Forbes Indonesia|May 2020
ZOOM CEO ERIC YUAN’S kids finally care about what he does for a living. Sure, they were there that morning in April 2019 when Yuan, the founder of the world’s most popular videoconferencing company, rang the opening bell at Nasdaq, with Zoom’s stock-market debut making him a billionaire. But it wasn’t until a Monday in mid-March that Yuan’s eighth-grade daughter, forced by the coronavirus to go to school remotely, finally had a question about her father’s work. “My daughter had never asked what I’m doing,” Yuan says, beaming. “For the first time, she stopped by to say, ‘Dad, how do your raise your hand in Zoom?’”
Yuan’s son, a college freshman, has become an emergency Zoom user, too. “I told my son, ‘I finally realized why I was working so hard,’” Yuan says. “I realized, ‘Maybe I built these tools just for you to use in your online class now.’” This newfound respect still wasn’t enough to stop either kid from battling for the family’s WiFi with Dad, jokes Yuan, 50.
Welcome to the new work-from-home family life: conducted, increasingly, over Zoom. As the coronavirus ravages the planet, leading to quarantined cities, states sheltering in place and schools and universities closing down worldwide, Zoom has emerged as one of the leading tools to keep businesses up and running, students learning and people connected through virtual birthday parties, happy hours and yoga classes.
On the last Saturday of March, nearly 3 million people globally downloaded the Zoom app on their mobile devices for the first time—a record for the company, bringing the number of downloads since its April 2019 IPO to more than 59 million, according to mobile intelligence firm App topia. Zoom recently ranked No. 1 among all free apps on Apple’s App Store, ahead of Google, WhatsApp and even Gen Z favorite TikTok. None of that accounts for the millions who tune in via laptop or desktop computer.
All of this has pushed Zoom, based in San Jose, California, into a new financial stratosphere. Its shares are up 143% since the IPO and 44% in the last month—a time when the S&P 500 fell 11%—giving the company a market cap of $42 billion and Yuan a net worth of $5.5 billion, making him one of the richest self-made newcomers on this year’s Forbes Billionaires list. Even before the spread of COVID-19, Zoom was on a tear, with at least 81,000 paying customers, including Samsung and Walmart. It posted revenues of $623 million and net profits of $25 million through its fiscal year ending January 2020, up 88% and 234%, respectively.

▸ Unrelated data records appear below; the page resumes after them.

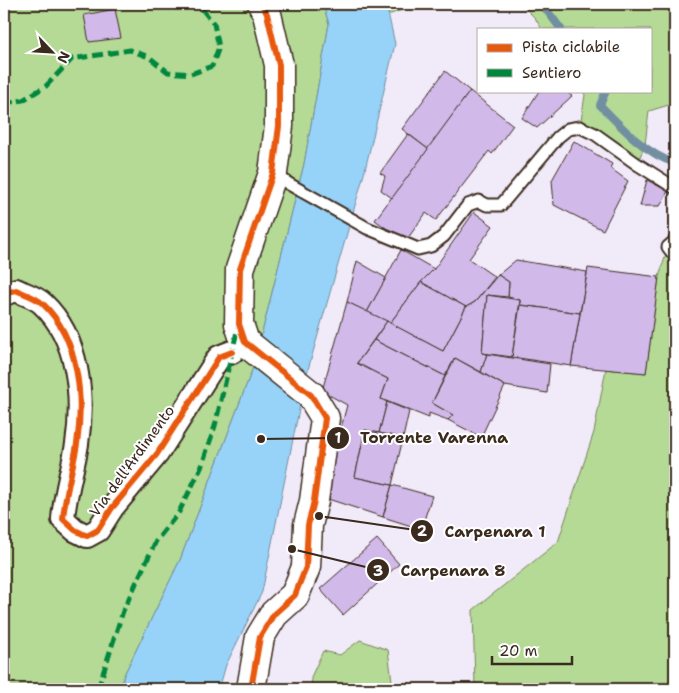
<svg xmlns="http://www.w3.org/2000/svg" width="679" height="693" font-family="'Shantell Sans',sans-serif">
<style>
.green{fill:#b4da96;stroke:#78825a}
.water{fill:#97d3f8;stroke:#728fa1}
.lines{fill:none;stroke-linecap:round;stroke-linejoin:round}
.stream{stroke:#728fa1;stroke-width:8}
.building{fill:#d1baea;stroke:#3b2a1e}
.service-casing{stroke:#3b2a1e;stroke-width:15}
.minor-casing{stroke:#3b2a1e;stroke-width:26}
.tertiary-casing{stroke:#3b2a1e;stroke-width:31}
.service{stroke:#fff;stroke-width:11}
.minor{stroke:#fff;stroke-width:22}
.tertiary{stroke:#fff;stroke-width:28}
.quiet{stroke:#00873e;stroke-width:5;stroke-dasharray:10 5;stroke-linecap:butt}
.cycleway-casing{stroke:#fff;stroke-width:9}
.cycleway{stroke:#e8590c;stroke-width:6}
.labels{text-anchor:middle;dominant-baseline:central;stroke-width:4;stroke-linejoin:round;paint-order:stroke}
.street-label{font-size:15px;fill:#3b2a1e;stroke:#fff}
.leader{fill:none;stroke:#3b2a1e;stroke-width:2}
.callout-dot{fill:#3b2a1e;stroke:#fff;stroke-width:2}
.mark-label{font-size:15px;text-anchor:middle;font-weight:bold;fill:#fff}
.callout-label{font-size:16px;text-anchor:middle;font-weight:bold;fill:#3b2a1e;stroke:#fff;stroke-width:4;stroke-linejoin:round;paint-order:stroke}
</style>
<rect width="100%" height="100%" fill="#f1eaf9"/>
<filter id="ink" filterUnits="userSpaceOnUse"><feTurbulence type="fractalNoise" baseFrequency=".02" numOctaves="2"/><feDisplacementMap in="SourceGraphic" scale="10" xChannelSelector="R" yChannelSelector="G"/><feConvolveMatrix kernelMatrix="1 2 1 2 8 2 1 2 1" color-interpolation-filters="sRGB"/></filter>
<g filter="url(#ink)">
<g class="green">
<polygon points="4,4 323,4 329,24 304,164 254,365 180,560 124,675 120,689 4,689"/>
<polygon points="386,4 419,4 388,15"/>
<polygon points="521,4 675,4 675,103 649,111 645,145 637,164 580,127 585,95 583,91 650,91 650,29 542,29 535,18"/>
<polygon points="675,241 675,689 479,689 475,686 473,610 558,542 594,432 606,369 646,373 659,277 668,247"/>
<polygon points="360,640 388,650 393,689 312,689 311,677 323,651 340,655"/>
</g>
<polygon class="water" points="323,4 386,4 395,44 364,174 305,380 262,592 226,665 219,689 120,689 124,675 180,560 254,365 304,164 329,24"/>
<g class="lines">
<g class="stream">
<polyline points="542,4 561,29"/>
<path d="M606,91L600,105C620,126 647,155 675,163"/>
</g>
</g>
<g class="building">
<polygon points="115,9 121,38 89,42 84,15"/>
<polygon points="445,71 470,91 428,149 402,129"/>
<polygon points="470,91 513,125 492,154 489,151 436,220 426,213 405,242 375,220"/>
<polygon points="539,91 565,91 572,96 537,128 522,118"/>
<polygon points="408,134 428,149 392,198 381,190 385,176 380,173"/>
<polygon points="574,141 612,164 610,168 628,181 603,230 554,205 552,180"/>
<polygon points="647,180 668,191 660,206 640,206"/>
<polygon points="474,212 493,226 469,259 495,277 475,302 466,307 421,282 434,269"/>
<polygon points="401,250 434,269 421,282 390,323 367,312"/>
<polygon points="516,260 587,272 580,313 520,305 520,300 508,297 509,282 498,275"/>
<polygon points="357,261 386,278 367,312 347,302"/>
<polygon points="588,268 659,277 646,373 571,366"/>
<polygon points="498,275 509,282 508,297 487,295 482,353 487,354 481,372 455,358 445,376 374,340 387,321 443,351 466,307 475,302"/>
<polygon points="421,282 466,307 443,351 390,323"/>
<polygon points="487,295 520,300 512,357 482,353"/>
<polygon points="347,302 387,321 357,363 388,379 381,399 387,402 379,433 365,430 355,477 392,485 383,517 325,498 330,470 347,405 322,391"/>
<polygon points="520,305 580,313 571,366 512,357"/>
<polygon points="374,340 445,376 432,403 453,415 448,420 429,413 429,418 381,399 388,379 357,363"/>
<polygon points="487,354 550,364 547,393 505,386 481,372"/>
<polygon points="455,358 505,386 481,437 448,420 453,415 432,403"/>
<polygon points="387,402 409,411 403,438 379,433"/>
<polygon points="365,430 403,438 392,485 355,477"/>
<polygon points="392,485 432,496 421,529 383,517"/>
<polygon points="377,539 399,564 343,615 320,589"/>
</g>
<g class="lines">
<g class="service-casing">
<g id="service">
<polyline points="273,173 289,184 367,228 418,249 431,246 444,236 468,205 479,201 487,205 501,205 558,137 568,129 580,127 595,134 637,164 675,188"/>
<polyline points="675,241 668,247 675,256"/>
</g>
</g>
<g class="minor-casing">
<path id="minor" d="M4,294L16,290C24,294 36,297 43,304C79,338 84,397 77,444C73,469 65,493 63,519L75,530L87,536L98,530L112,508L157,454L219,357L232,352"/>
</g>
<g class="tertiary-casing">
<polyline id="tertiary" points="251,689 260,637 274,614 295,595 306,567 308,525 314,501 325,418 311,395 245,342 239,324 240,269 273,173 279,126 279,65 267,14 262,4"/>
</g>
<use href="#service" class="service"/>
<use href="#minor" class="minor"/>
<use href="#tertiary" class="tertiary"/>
<g class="quiet">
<polyline points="4,103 23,100 46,86 72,59 130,50 149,57 168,72 191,74 212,66 219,47 214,24 198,4"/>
<polyline points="98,689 123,611 156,541 179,512 201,468 215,426 238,327"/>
</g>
<g class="cycleway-casing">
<g id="cycleway">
<path d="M4,294L16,290C24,294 36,297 43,304C79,338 84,397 77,444C73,469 65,493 63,519L75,530L87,536L98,530L112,508L157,454L219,357L232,352"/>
<polyline points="251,689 260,637 274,614 295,595 306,567 308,525 314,501 325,418 311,395 245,342 239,324 240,269 273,173 279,126 279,65 267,14 262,4"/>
</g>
</g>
<use href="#cycleway" class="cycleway"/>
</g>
</g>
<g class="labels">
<g class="street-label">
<text transform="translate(132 461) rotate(-54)">Via dell'Ardimento</text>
</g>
</g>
<path class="leader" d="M261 439L338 438M319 516L422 531M292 549L378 570"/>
<g class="callout-dot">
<circle cx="261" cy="439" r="5"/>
<circle cx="319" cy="516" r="5"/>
<circle cx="292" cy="549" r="5"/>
<circle cx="338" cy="438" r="12"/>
<circle cx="422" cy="531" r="12"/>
<circle cx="378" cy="570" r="12"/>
</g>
<g class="mark-label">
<text x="338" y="443">1</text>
<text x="422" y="536">2</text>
<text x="378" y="576">3</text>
</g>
<g class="callout-label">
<text x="434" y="443">Torrente Varenna</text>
<text x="495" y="537">Carpenara 1</text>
<text x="453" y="576">Carpenara 8</text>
</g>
<rect width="679" height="693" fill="none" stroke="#fff" stroke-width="20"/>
<rect x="10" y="10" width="659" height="673" fill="none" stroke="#3b2a1e" stroke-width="2" filter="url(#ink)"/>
<rect x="477" y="28" width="175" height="65" fill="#ffffff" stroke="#b1aaa5"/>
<rect x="487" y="44" width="25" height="8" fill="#e8590c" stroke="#b1aaa5"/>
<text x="522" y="52" font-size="15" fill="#3b2a1e">Pista ciclabile</text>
<rect x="487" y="69" width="25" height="8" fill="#00873e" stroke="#b1aaa5"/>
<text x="522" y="78" font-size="15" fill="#3b2a1e">Sentiero</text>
<g transform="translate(52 52) rotate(115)" stroke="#ffffff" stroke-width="4" paint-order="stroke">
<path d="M0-4L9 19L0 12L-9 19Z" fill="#3b2a1e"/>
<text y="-8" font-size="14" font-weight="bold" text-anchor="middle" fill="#3b2a1e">N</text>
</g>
<path d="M492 656v8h80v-8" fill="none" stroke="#3b2a1e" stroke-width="2.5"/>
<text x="499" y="656" font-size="15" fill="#3b2a1e" stroke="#ffffff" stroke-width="4" paint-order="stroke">20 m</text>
</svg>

Zoom isn’t just a darling of Wall Street. It’s a social-media phenomenon. On Twitter, TikTok and elsewhere, Zoom has gone viral—quite a feat for a piece of business software. “Just got an email from a prof: ‘As a reminder, you are required to wear clothes during Zoom meetings.’ Rules are made when they become necessary, not before,” one Twitter user quipped, getting more than 85,000 likes. Joked another, to 21,000 likes: “Lol you thought you were better than me cause you went to Harvard??? We’re all attending Zoom University now.” (The real Harvard is conducting all of its remaining classes on, what else, Zoom.)
Much of the Zoom boom is fueled by Yuan’s decision to provide unlimited free access—first to affected regions in China and then, in mid-March, to all schools shut down in the United States, Italy and Japan. He’s since expanded the offer to schools in at least 19 other countries; around 84,000 have signed up. Add to that millions of new individual users taking advantage of Zoom’s complimentary 40-minute video chats (available to any individual or group with fewer than 100 participants), which were already free before the pandemic. Zoom won’t say how much money all this free service is costing, but Stifel analyst Tom Roderick estimates the additional tab at $30 million to $50 million. And all those people are sucking up costly bandwidth—meaning Zoom is likely having to invest in public cloud resources as a stopgap, estimates Sterling Auty, an analyst at JPMorgan Equity Research. Zoom says its infrastructure can already support 8 billion meeting minutes per month: “In the case of an unprecedented, massive influx of demand, we have the ability to access and deploy tens of thousands of servers within hours.”